What is the proper relationship of grace and nature?
When grace eats up nature, you end up with the antinomianism of progressivism. There is no natural order inherent in creation to which we must conform. There is no divine design embedded in reality, so anything goes. You can be whatever you want to be. You can do whatever you feel. Misreadings of texts like Galatians 3:28 end with grace devouring nature. Grace eating up nature gives you the civil rights regime, Obergefell, transgenderism, and multiculturalism. This view is summed up by Anthony Kennedy: “ At the heart of liberty is the right to define one’s own concept of existence, of meaning, of the universe, and of the mystery of human life.” This view treats racism as the ultimate sin racism does not let other people fulfill their chosen good. Race is a natural category that (like gender) must be devoured by grace.

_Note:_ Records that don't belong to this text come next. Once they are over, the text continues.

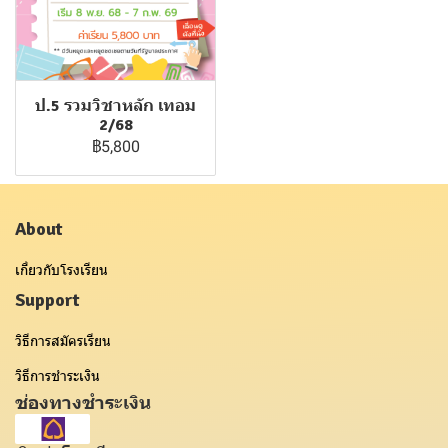
ป.5 รวมวิชาหลัก เทอม
2/68
฿5,800
About
เกี่ยวกับโรงเรียน
Support
วิธีการสมัครเรียน
วิธีการชำระเงิน
ช่องทางชำระเงิน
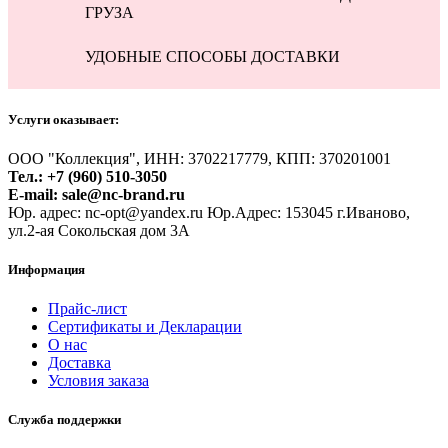
ГРУЗА
УДОБНЫЕ СПОСОБЫ ДОСТАВКИ
Услуги оказывает:
ООО "Коллекция", ИНН: 3702217779, КПП: 370201001
Тел.: +7 (960) 510-3050
E-mail: sale@nc-brand.ru
Юр. адрес: nc-opt@yandex.ru Юр.Адрес: 153045 г.Иваново,
ул.2-ая Сокольская дом 3А
Информация
Прайс-лист
Сертификаты и Декларации
О нас
Доставка
Условия заказа
Служба поддержки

On the other hand, when nature eats up grace, you end up with a return to the state of nature, in which life is, as Hobbes put it, nasty, brutish, and short. You get biodeterminism in which everything is reduced to genetics, race, IQ, and other “natural” features. Grace gets subordinated to nature, faith gets subordinated to rationalism, and the church gets subordinated to the state. The natural bonds of kinship are valued over Spiritual bonds in all contexts. Blood-and-soil identity trumps other identities, including religious identity. Racism is regarded as a virtue rather than a vice because it’s looking out for one’s own. Race-essentialism becomes the driving category because race is natural.

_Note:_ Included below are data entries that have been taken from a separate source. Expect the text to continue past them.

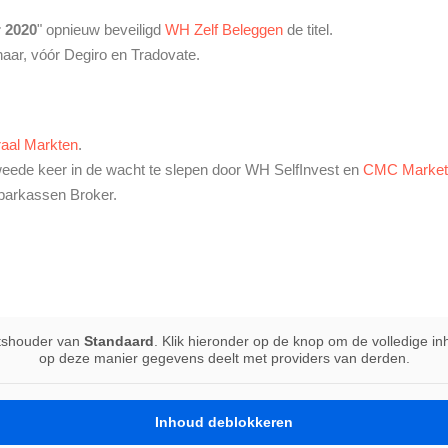
r 2020
" opnieuw beveiligd
WH Zelf Beleggen
de titel.
naar, vóór Degiro en Tradovate.
aal Markten
.
tweede keer in de wacht te slepen door WH SelfInvest en
CMC Market
Sparkassen Broker.
atshouder van
Standaard
. Klik hieronder op de knop om de volledige i
op deze manier gegevens deelt met providers van derden.
Inhoud deblokkeren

Against these false views stands the biblical view of grace restoring nature in Christ. Nature is already filled with grace. Nature’s very existence is an act of God’s graciousness. When man rebelled against God, nature came under the curse of death. But in Christ’s death and resurrection, the curse on nature has been broken and nature can be restored to its design. By grace, in Christ, we can become his new humanity and begin to fullfill our created purpose. The aspects of life in which the curse is manifest, including marriage, parenting, worship, politics, education, art, music, and so on, begin to be restored. Creation begins to heal. “He came to make his blessings flow as far as the curse is found.”

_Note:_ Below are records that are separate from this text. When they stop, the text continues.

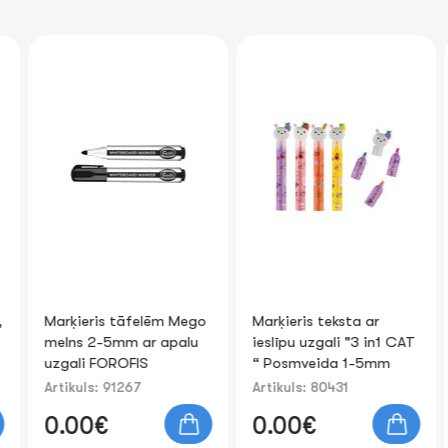
,
Marķieris tāfelēm Mego
Marķieris teksta ar
melns 2-5mm ar apaІu
ieslīpu uzgali "3 in1 CAT
uzgali FOROFIS
“ Posmveida 1-5mm
(assorted colours)
Artikuls: 91267
Artikuls: 80431
0.00€
0.00€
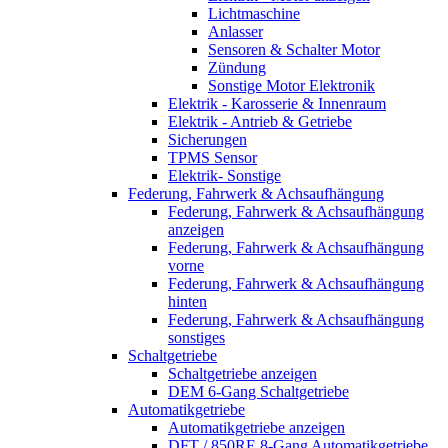
Lichtmaschine
Anlasser
Sensoren & Schalter Motor
Zündung
Sonstige Motor Elektronik
Elektrik - Karosserie & Innenraum
Elektrik - Antrieb & Getriebe
Sicherungen
TPMS Sensor
Elektrik- Sonstige
Federung, Fahrwerk & Achsaufhängung
Federung, Fahrwerk & Achsaufhängung
anzeigen
Federung, Fahrwerk & Achsaufhängung
vorne
Federung, Fahrwerk & Achsaufhängung
hinten
Federung, Fahrwerk & Achsaufhängung
sonstiges
Schaltgetriebe
Schaltgetriebe anzeigen
DEM 6-Gang Schaltgetriebe
Automatikgetriebe
Automatikgetriebe anzeigen
DFT / 850RE 8-Gang Automatikgetriebe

Grace restores nature, and this means we begin to live according to divine design embedded in us and in the whole creation. Grace does not obliterate natural (and providential) identities, such as sex, nationality, and race, but it does transform and in some ways relativizes those identities. Grace does not abolish my identity as a Lusk or as an American, but it does change how those identities get prioritized and transforms how I live our those identities. Grace does not destroy my masculinity as a man, but enhances and fulfills my masculkinity, me the man — and husband and father — God intedned for me to be. As grace restores nature, nations can remain distinct with their own unique cultures, but can also learn to live at peace. Ultimately, grace elevates and glorifies nature in the resurrection so the world fulfills the purpose for which God created it in the beginning.